* _WHAT YOU SHOULD DO_
Please read the records below and return each line holding the string "inches".

------------------------------

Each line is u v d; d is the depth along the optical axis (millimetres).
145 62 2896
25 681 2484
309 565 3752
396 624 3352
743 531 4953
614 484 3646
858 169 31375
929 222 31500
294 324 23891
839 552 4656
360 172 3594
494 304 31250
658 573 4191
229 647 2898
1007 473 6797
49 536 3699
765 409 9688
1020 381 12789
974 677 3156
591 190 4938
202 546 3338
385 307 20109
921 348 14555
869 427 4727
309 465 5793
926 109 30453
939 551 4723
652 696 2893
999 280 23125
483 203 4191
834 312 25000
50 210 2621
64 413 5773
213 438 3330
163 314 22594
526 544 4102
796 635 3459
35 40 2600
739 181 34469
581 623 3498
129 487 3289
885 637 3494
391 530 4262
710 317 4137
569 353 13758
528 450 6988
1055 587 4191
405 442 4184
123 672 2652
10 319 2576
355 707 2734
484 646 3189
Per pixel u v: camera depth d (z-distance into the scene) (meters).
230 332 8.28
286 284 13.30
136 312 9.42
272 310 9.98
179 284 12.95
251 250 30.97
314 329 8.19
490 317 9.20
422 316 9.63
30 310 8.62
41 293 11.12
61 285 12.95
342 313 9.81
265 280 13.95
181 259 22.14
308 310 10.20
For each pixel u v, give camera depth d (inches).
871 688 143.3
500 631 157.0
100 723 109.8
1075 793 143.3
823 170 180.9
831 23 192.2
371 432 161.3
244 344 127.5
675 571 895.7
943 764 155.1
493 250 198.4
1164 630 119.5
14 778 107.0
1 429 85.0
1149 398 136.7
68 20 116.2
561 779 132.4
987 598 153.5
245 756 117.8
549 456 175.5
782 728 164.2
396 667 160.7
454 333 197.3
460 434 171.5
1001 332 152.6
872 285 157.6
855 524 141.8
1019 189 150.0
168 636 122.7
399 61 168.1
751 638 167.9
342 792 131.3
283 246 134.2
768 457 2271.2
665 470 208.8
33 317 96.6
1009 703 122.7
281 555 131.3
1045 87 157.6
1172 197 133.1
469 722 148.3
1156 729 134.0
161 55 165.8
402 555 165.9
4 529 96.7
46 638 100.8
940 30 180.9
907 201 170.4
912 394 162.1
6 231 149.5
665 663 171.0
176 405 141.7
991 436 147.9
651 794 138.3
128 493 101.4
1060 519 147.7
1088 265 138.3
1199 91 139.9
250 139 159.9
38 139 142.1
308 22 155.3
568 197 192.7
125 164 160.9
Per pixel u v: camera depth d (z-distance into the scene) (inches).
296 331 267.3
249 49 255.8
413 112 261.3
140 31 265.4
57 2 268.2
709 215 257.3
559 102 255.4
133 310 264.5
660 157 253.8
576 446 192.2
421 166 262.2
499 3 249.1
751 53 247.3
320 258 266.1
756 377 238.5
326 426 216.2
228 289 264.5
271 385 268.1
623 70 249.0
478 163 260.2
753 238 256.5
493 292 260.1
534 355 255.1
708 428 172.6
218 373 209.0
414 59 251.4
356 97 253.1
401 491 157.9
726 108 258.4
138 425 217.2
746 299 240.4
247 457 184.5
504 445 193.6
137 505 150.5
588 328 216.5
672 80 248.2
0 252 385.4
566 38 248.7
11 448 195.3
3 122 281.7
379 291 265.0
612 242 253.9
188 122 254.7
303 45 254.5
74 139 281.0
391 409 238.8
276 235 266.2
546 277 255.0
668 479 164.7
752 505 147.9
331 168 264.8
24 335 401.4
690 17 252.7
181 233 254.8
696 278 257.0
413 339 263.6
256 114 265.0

------------------------------

* _EXERCISE SOLUTION_
For each pixel u v, give camera depth d (inches).
Per pixel u v: camera depth d (z-distance into the scene) (inches).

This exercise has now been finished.